**EXERCISE**
How many lines in the material below contain the string "parameters" (case-sensitive)? Reply with the number alone.

**DATA RECORDS**
■ ■ ■

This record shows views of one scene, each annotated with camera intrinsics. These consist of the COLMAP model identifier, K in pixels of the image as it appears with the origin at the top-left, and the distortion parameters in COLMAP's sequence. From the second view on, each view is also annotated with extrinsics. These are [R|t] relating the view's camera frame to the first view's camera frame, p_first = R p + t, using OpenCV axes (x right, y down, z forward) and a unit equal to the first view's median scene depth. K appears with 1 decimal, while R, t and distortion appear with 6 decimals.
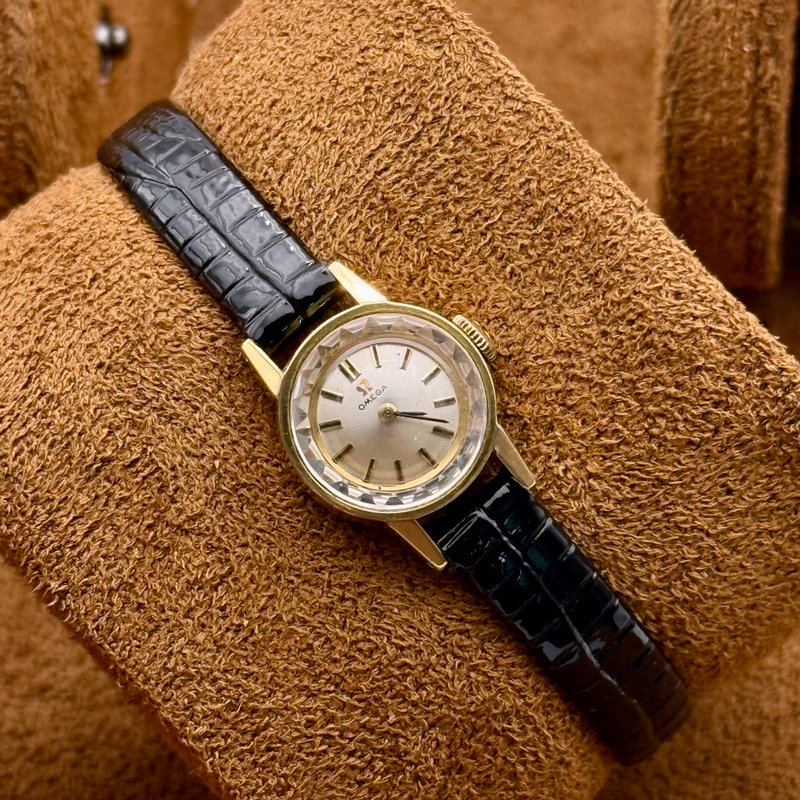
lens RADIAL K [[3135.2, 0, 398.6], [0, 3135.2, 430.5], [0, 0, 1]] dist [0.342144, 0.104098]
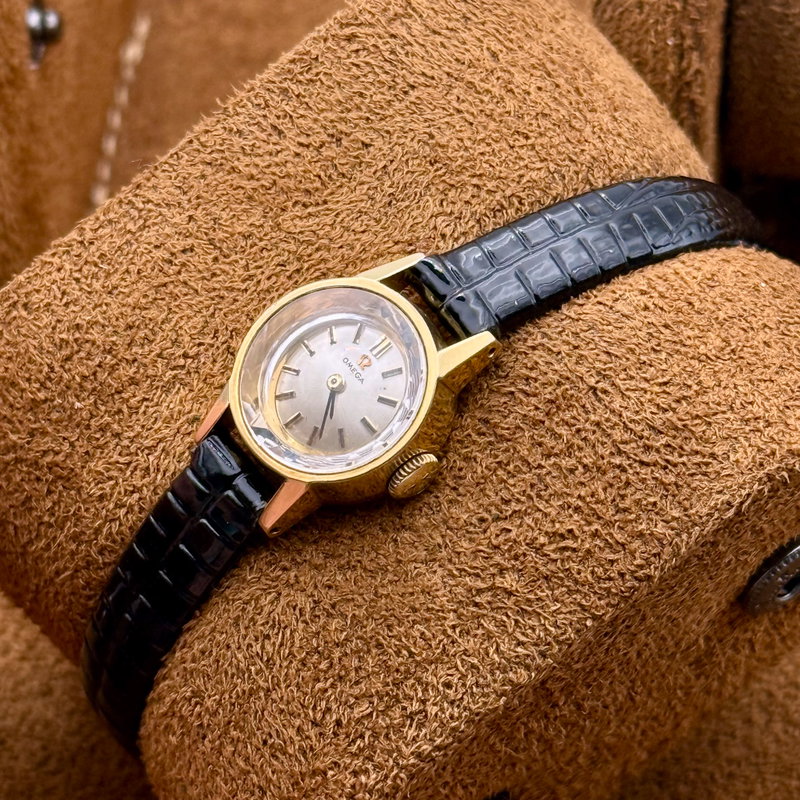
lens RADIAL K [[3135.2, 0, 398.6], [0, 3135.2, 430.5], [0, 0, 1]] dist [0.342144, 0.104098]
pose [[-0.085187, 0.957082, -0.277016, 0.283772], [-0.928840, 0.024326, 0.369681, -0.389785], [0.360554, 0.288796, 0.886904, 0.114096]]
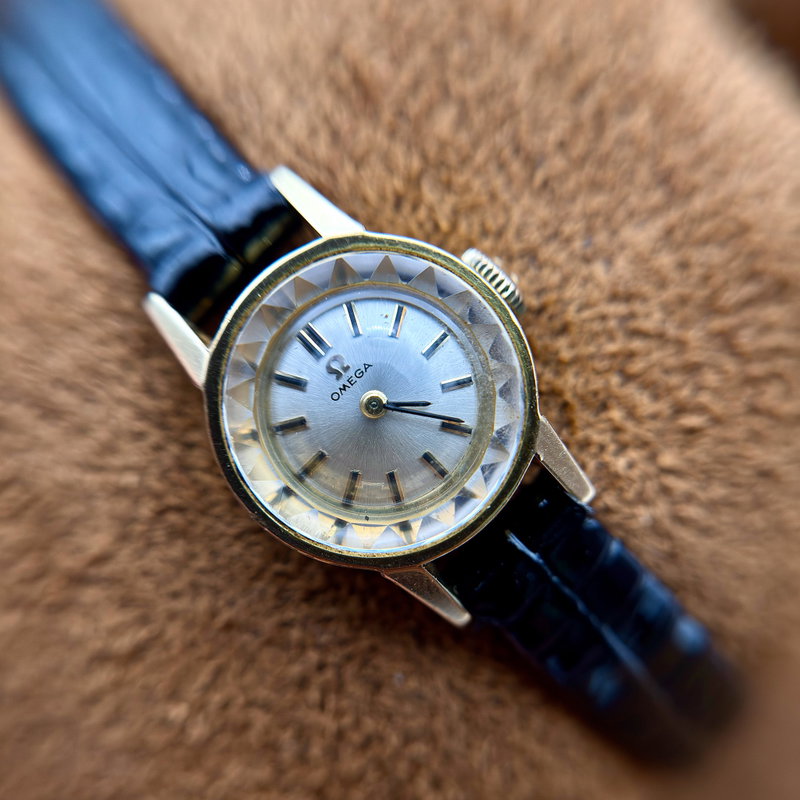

■ ■ ■

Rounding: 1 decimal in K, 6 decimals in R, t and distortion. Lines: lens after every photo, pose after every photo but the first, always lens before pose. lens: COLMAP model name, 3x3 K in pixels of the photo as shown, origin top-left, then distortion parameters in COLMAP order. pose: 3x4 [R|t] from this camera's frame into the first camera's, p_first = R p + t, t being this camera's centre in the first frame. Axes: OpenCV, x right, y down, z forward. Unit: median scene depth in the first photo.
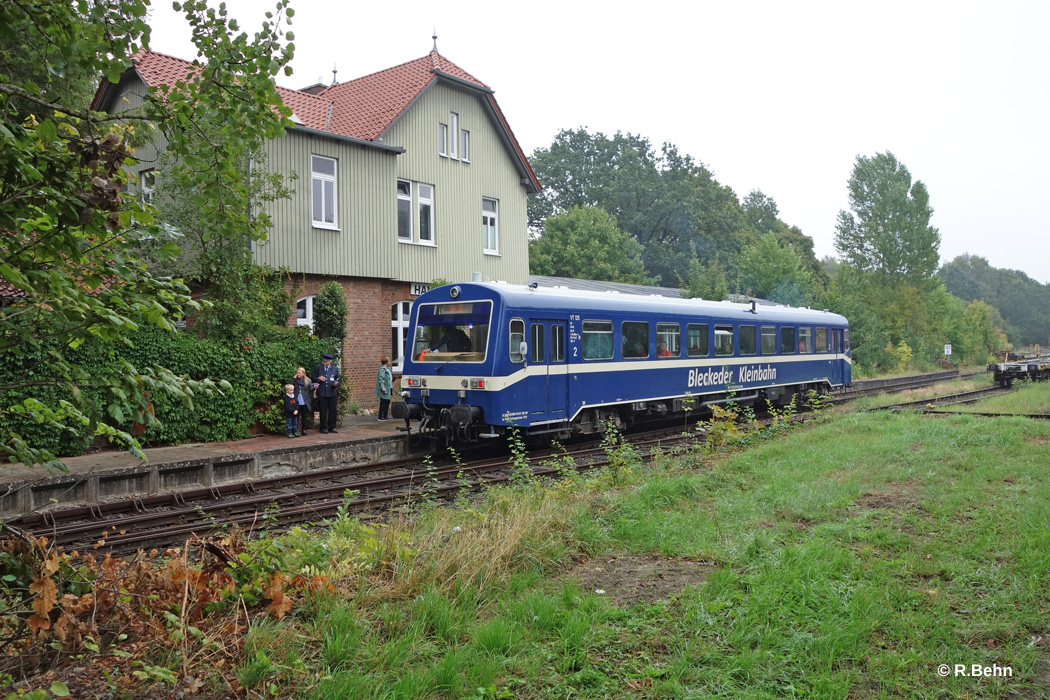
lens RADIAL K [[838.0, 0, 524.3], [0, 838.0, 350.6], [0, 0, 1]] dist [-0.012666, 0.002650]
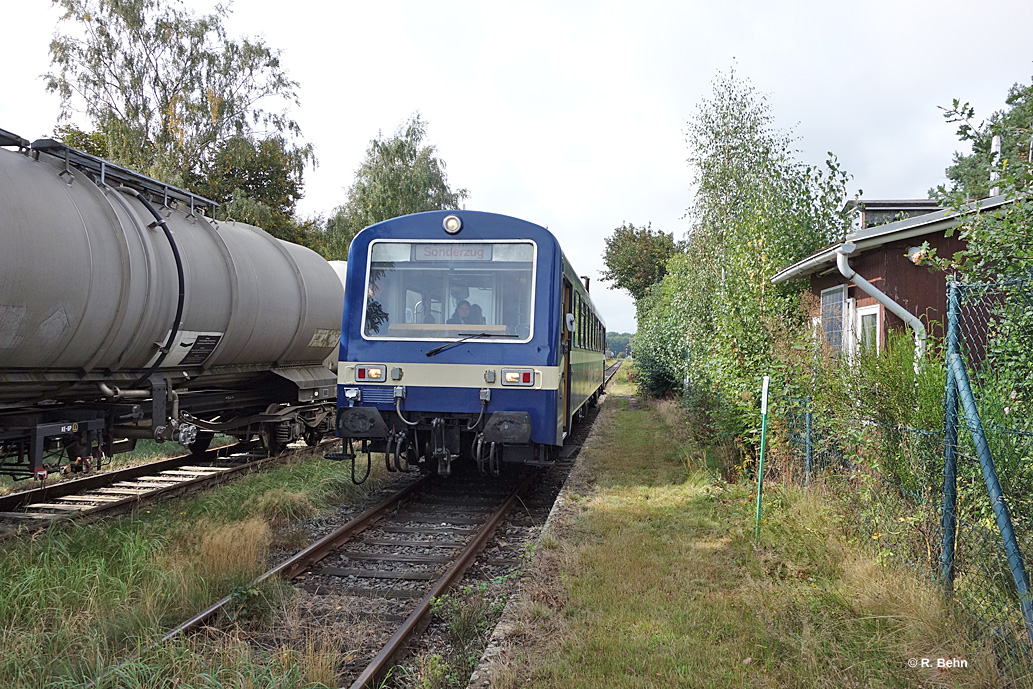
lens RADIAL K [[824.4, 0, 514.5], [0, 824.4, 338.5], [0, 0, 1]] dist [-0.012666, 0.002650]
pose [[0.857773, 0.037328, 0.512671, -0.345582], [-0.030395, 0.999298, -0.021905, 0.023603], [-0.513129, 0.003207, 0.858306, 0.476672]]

■ ■ ■

**YOUR SOLUTION**
2